(Page layout parsing data)
※

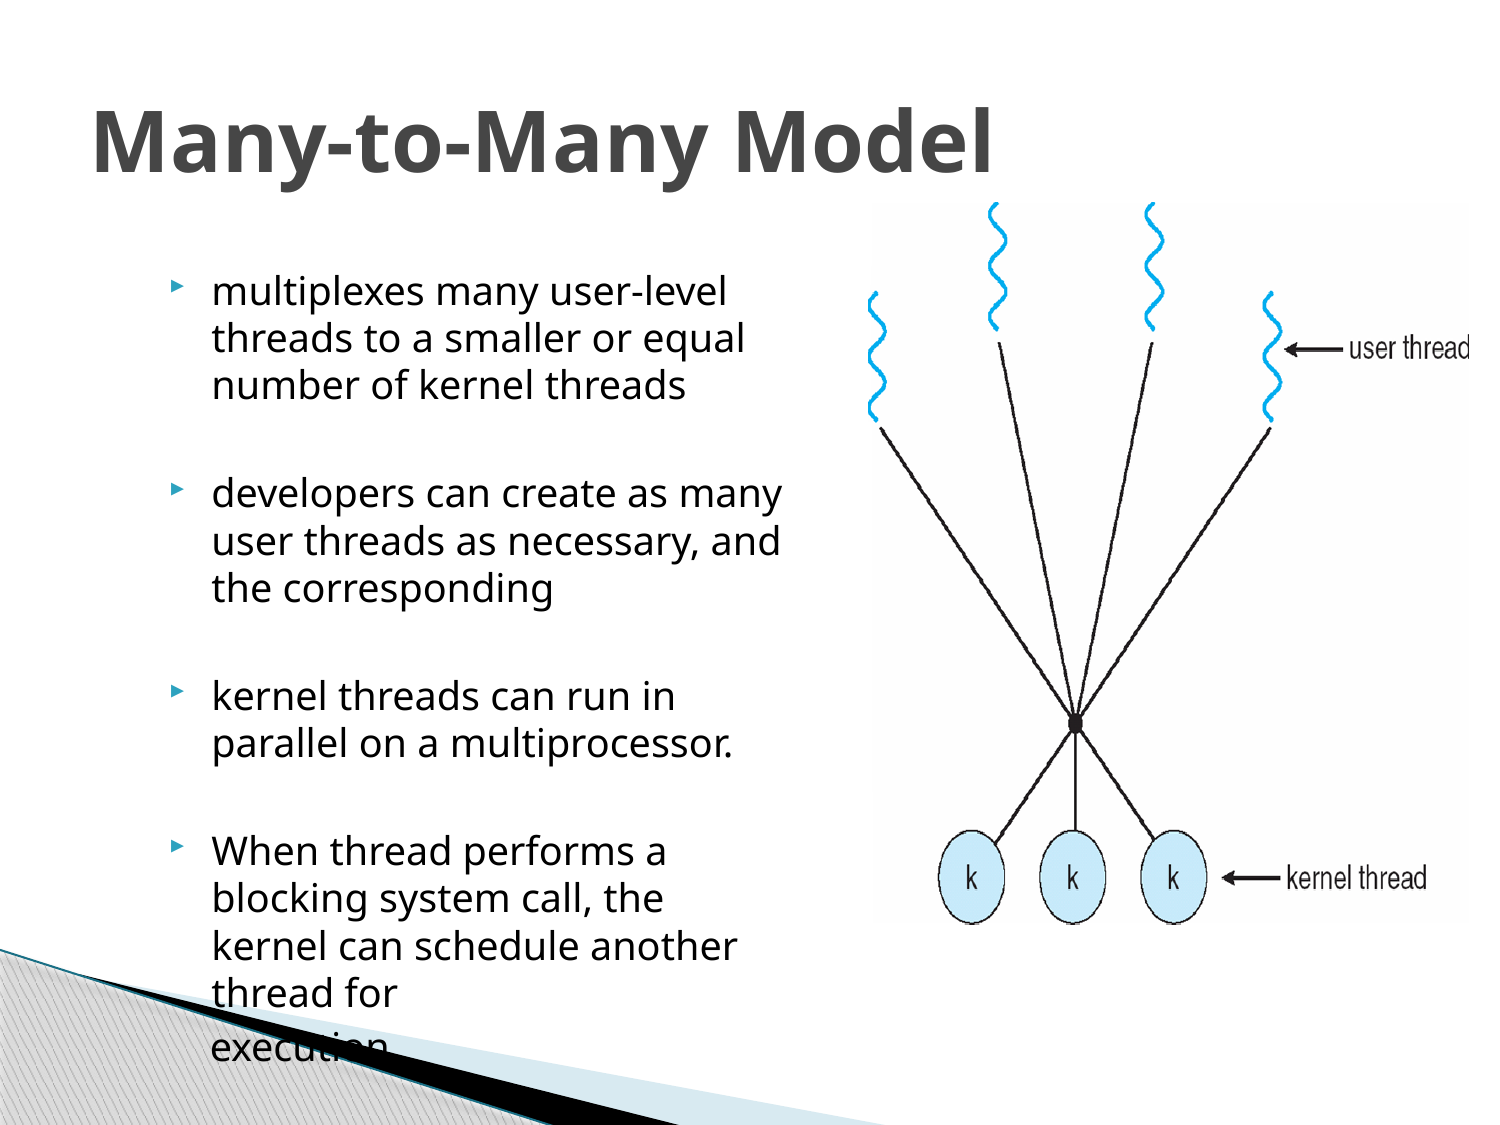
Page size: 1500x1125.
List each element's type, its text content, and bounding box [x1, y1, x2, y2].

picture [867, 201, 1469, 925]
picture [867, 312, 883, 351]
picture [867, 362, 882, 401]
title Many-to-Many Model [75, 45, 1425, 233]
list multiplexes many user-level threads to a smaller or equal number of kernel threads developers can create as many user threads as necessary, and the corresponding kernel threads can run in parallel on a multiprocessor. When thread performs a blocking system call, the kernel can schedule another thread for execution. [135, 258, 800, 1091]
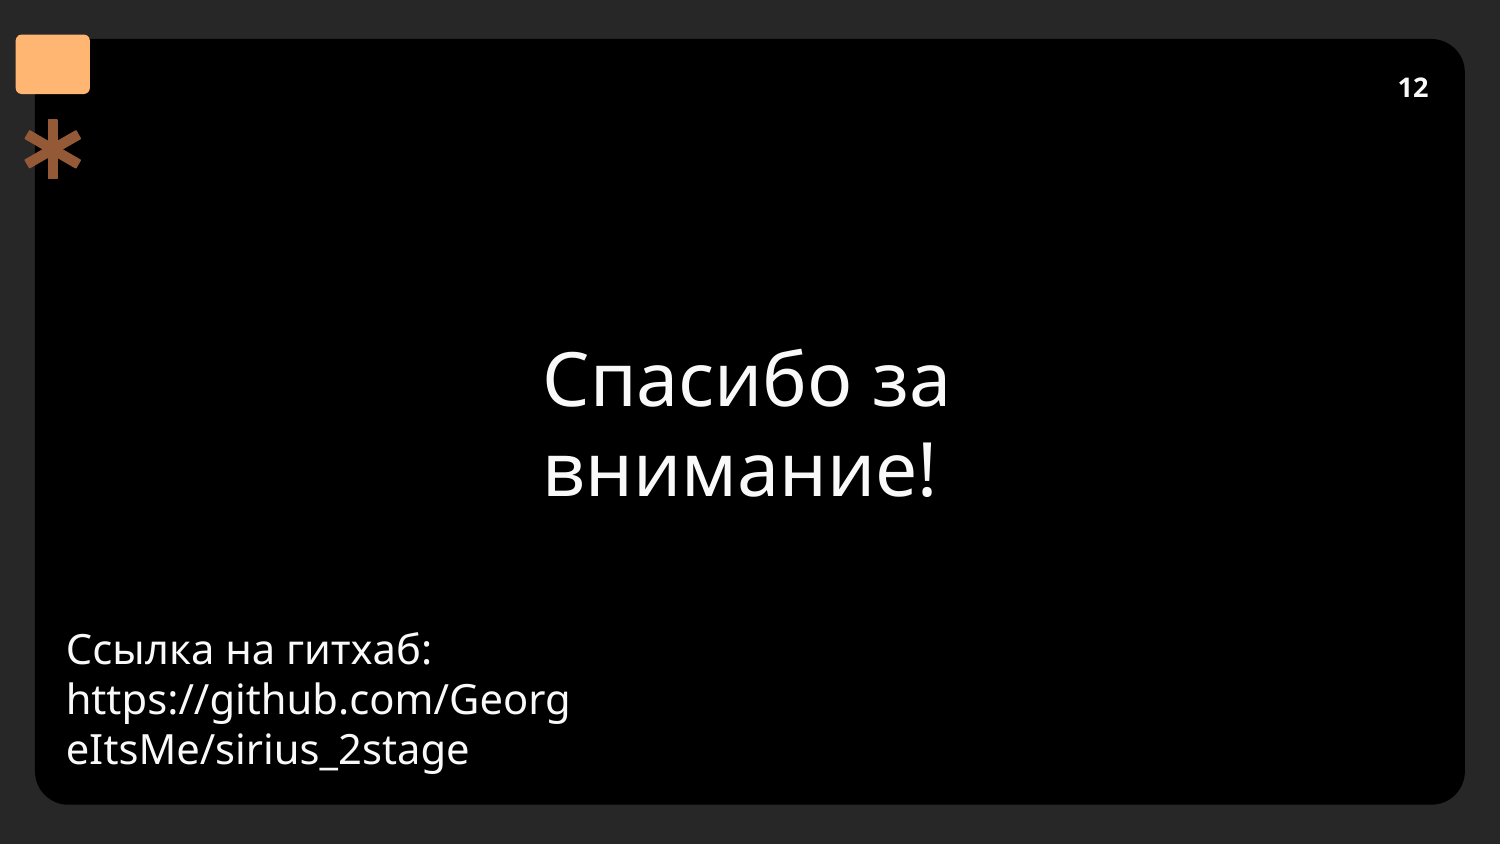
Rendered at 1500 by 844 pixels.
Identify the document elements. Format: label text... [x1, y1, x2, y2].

※

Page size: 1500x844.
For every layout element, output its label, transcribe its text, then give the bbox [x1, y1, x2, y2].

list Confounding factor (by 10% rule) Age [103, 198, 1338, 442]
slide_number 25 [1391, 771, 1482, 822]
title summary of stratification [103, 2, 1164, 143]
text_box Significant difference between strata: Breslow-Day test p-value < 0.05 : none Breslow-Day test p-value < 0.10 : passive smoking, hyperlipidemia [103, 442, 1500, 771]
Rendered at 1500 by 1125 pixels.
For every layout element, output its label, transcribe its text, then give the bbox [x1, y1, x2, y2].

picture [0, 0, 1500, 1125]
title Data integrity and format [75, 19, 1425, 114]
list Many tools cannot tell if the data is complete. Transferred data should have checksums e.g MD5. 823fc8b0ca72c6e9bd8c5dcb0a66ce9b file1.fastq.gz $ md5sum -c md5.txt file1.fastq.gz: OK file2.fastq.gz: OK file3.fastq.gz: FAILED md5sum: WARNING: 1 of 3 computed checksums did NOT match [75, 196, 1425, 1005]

※

* **Work item**:
Look through the data above. Copy every line with the string "pixels" in it.

* **Task answer**:
Rendered at 1500 by 844 pixels.
Rendered at 1500 by 1125 pixels.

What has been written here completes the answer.